Y a-t-il un plan caché ou une entourloupe autour de la suspension de la réforme des retraites ? Mardi 21 octobre, depuis la Slovénie, Emmanuel Macron a semé le trouble en affirmant qu'il ne s'agissait ni d'une suspension, ni d'une abrogation, là où Sébastien Lecornu avait bien offert le scalp de la réforme de 2023 au Parti socialiste, pour éviter la censure. Et voilà le gouvernement contraint de cacher, non sans mal, sa gêne.

Le gouvernement parvient-il à lever l'ambiguïté ? Moyennement, mais appelons les choses par leur nom : c'est un couac. Emmanuel Macron, en Slovénie, semblait ne pas vouloir entendre parler du mot "suspension", au point d'instiller le doute. Le mot est pourtant magique, très symbolique aux oreilles des socialistes, qui crient victoire depuis une semaine. Alors, le Premier ministre Sébastien Lecornu continue de le répéter à l'envi, encore mercredi après-midi au Sénat : "L'urgence qui va s'imposer évidemment pour tout le monde, c'est l'urgence budgétaire avec, d'ailleurs, de grands défis qui sont derrière : le rétablissement de nos finances publiques, les cibles des déficits, lance-t-il. Cette suspension, puisqu'il s'agit d'une suspension, n'a de sens que si ces questions sont posées, et on ne pourra pas les balayer d'un revers de main. Ces débats sont importants, peu importe les querelles politiques, et je m'attends à ce que le gouvernement s'en tienne le plus loin possible."

"C'est un gouvernement qui doit se tenir à la disposition du Parlement pour mener ces débats avec beaucoup de dignité et, j'espère, beaucoup de hauteur de vue au service de la République."

Ssébastien Lecornu, Premier ministre

mercredi 22 octobre au Sénat

Traduction : fermez le banc. Pas question de tout saccager ou de prendre le risque d'abîmer le lien de confiance tissé avec le PS depuis l'arrivée de Sébastien Lecornu à Matignon. "Ce qu'on a mis dans la corbeille pour bâtir un compromis, c'est très important", embraye un conseiller. Suspendre la réforme de 2023 est douloureux pour les macronistes, le président a du mal à avaler la pilule, mais avec ce début de polémique, Emmanuel Macron prend aussi le risque de fragiliser son Premier ministre.
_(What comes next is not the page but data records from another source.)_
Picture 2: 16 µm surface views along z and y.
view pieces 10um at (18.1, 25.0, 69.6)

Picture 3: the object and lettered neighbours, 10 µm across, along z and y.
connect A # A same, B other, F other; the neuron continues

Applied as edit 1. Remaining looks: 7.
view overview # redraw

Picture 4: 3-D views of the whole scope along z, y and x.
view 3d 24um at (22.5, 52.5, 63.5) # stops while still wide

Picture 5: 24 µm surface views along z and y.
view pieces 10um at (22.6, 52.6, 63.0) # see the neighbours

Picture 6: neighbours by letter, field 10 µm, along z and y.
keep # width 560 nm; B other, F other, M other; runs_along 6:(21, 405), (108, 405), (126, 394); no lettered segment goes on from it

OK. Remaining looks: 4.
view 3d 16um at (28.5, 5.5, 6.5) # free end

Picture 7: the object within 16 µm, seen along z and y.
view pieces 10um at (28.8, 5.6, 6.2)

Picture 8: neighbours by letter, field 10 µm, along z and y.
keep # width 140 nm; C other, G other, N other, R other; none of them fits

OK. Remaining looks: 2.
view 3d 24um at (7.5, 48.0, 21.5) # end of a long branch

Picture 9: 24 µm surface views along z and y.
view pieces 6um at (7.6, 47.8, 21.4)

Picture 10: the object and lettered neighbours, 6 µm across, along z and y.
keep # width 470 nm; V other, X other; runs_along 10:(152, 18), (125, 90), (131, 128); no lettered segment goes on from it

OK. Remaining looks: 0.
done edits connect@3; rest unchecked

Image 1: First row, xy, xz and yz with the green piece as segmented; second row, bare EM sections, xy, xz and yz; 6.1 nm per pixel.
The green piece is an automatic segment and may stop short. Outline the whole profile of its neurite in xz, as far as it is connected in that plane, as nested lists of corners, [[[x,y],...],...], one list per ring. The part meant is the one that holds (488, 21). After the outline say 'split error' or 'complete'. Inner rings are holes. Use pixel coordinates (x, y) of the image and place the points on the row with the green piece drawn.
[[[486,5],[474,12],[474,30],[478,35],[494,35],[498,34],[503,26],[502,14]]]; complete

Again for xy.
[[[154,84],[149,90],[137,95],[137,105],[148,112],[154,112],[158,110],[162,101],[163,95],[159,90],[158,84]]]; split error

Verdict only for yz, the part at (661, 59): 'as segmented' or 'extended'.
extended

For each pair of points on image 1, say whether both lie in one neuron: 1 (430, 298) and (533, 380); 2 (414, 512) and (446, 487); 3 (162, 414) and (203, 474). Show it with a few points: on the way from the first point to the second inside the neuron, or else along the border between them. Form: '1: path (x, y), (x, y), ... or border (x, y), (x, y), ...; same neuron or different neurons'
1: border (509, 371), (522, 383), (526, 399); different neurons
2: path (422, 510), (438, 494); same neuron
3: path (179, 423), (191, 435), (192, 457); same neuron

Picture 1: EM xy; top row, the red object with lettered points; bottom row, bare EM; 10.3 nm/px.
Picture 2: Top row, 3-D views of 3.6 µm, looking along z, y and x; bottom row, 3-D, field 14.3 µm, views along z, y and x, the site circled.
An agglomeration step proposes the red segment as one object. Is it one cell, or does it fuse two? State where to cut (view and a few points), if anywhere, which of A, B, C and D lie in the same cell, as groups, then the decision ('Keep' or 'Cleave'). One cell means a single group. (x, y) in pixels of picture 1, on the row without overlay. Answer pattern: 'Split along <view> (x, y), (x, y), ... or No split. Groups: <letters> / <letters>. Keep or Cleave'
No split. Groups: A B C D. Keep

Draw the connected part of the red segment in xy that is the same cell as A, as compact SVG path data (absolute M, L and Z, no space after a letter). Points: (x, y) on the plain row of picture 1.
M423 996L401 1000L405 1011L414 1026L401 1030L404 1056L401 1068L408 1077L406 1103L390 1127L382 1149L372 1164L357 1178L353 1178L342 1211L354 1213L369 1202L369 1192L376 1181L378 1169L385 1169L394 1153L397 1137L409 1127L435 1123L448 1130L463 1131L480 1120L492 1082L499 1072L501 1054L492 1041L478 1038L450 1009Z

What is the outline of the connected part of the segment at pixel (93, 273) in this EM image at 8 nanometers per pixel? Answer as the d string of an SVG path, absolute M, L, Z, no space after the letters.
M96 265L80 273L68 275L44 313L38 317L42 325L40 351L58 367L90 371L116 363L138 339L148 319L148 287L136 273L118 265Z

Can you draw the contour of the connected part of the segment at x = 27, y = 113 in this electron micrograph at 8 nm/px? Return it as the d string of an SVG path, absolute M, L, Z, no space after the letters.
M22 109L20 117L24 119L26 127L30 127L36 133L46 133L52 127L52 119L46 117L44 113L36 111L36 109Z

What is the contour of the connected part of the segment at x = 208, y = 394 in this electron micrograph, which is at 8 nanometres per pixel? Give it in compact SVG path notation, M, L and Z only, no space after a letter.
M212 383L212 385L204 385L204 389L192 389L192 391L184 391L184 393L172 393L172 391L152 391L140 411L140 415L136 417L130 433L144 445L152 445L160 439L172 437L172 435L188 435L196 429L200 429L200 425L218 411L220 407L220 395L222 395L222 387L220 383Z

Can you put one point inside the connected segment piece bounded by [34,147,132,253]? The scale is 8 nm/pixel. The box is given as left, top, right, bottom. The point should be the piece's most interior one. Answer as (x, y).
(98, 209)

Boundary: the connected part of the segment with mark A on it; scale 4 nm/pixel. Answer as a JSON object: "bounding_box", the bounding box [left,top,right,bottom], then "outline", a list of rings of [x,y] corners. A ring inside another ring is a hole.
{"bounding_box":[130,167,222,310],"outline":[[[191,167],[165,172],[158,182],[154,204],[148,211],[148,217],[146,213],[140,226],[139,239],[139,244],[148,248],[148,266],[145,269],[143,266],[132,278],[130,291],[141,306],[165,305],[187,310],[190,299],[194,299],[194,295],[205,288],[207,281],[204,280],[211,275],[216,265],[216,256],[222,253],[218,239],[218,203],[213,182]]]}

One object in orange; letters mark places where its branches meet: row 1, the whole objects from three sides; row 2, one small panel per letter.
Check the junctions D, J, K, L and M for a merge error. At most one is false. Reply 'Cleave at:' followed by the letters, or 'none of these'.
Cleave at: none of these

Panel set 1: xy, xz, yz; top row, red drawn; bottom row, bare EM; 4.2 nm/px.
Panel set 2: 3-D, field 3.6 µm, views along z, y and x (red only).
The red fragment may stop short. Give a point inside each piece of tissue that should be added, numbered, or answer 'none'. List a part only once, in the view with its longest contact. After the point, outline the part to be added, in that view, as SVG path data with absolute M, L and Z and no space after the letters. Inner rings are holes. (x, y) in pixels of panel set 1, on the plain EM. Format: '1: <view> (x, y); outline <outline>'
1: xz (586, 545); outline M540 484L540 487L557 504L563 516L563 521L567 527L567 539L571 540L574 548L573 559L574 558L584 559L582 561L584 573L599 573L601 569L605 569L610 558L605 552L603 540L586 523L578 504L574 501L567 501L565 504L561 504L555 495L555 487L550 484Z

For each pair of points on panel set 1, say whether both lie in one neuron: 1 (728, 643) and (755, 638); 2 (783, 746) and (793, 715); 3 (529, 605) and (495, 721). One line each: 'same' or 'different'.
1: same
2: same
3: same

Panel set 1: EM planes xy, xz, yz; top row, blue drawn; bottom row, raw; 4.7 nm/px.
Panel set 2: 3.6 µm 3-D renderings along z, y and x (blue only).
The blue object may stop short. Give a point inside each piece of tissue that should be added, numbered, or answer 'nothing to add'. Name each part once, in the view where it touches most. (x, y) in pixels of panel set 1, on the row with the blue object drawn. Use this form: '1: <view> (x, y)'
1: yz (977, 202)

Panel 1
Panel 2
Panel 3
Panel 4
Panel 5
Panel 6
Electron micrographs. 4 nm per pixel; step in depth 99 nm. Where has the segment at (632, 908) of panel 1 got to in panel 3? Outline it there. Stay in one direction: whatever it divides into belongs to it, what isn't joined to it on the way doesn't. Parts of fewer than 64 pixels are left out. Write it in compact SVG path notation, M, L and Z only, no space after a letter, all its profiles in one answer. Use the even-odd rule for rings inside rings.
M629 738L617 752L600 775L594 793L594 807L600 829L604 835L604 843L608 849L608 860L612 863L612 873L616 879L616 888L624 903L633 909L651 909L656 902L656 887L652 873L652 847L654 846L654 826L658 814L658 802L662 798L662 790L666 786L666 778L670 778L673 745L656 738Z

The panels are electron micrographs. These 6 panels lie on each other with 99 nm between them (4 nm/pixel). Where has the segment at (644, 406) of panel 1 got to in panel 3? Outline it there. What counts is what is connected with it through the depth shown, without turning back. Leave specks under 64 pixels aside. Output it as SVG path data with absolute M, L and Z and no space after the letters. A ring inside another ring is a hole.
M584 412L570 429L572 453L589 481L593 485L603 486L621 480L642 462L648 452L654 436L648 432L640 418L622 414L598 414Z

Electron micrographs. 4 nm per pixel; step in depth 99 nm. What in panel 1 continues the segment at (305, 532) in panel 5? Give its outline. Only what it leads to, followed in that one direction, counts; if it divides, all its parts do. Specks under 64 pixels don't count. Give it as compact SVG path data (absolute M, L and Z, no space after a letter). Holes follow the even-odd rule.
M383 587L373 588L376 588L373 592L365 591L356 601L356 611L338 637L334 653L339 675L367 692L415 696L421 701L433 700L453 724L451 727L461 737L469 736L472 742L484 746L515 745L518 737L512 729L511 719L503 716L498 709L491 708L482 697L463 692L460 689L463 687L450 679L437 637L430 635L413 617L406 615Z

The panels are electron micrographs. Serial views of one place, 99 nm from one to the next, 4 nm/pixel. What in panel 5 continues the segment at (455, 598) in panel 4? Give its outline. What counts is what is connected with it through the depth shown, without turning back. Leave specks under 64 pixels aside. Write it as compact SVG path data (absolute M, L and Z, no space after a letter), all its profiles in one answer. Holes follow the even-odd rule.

Voilà donc le chef du gouvernement obligé de donner des garanties de sa bonne foi. En gage de bonne volonté, Sébastien Lecornu présente une lettre rectificative, pour insérer dans le projet de budget de la Sécurité sociale la suspension de la réforme des retraites. Cela permet en quelque sorte de graver dans le marbre ce qui a été convenu avec les socialistes. Une procédure technique qui va entraîner la convocation d'un deuxième Conseil des ministres en deux jours, jeudi.

"Il ne faut pas en faire des tonnes"

Mercredi midi, la porte-parole du gouvernement Maud Bregeon tentait de dédramatiser. "Je vois bien la tentation qu'ont les uns et les autres à [enfoncer] un coin entre le président de la République et le Premier ministre, observe-t-elle. Moi, je le dis très simplement, il n'y a pas d'entourloupe, pas de plan caché. Le président de la République, lorsqu'il s'exprime mardi, parle uniquement la mesure d'âge et ne dit pas autre chose que le Premier ministre lorsqu'il répond aux questions au gouvernement. Encore une fois, les mesures, tant sur l'âge que sur la durée de cotisation, sont suspendues jusqu'à la présidentielle. C'est vous qui voulez en faire un couac !"

C'est le premier accroc malgré tout entre Emmanuel Macron et son Premier ministre, à qui il avait promis de laisser carte blanche. "Il ne faut pas en faire des tonnes", évacue un soutien en coulisses, qui rappelle que le Conseil des ministres qui va entériner cette suspension jeudi est convoqué par le président lui-même. Au menu : l'examen de la fameuse lettre rectificative. Un signe, à l'entendre, de la bonne volonté d'Emmanuel Macron. Tendre la main et nouer des compromis, c'est important pour un président attaché à son héritage, convaincu du bien-fondé de sa réforme de 2023, sommé de partager le pouvoir par ses alliés d'hier et qui a pris ici le risque d'ouvrir une bataille sémantique.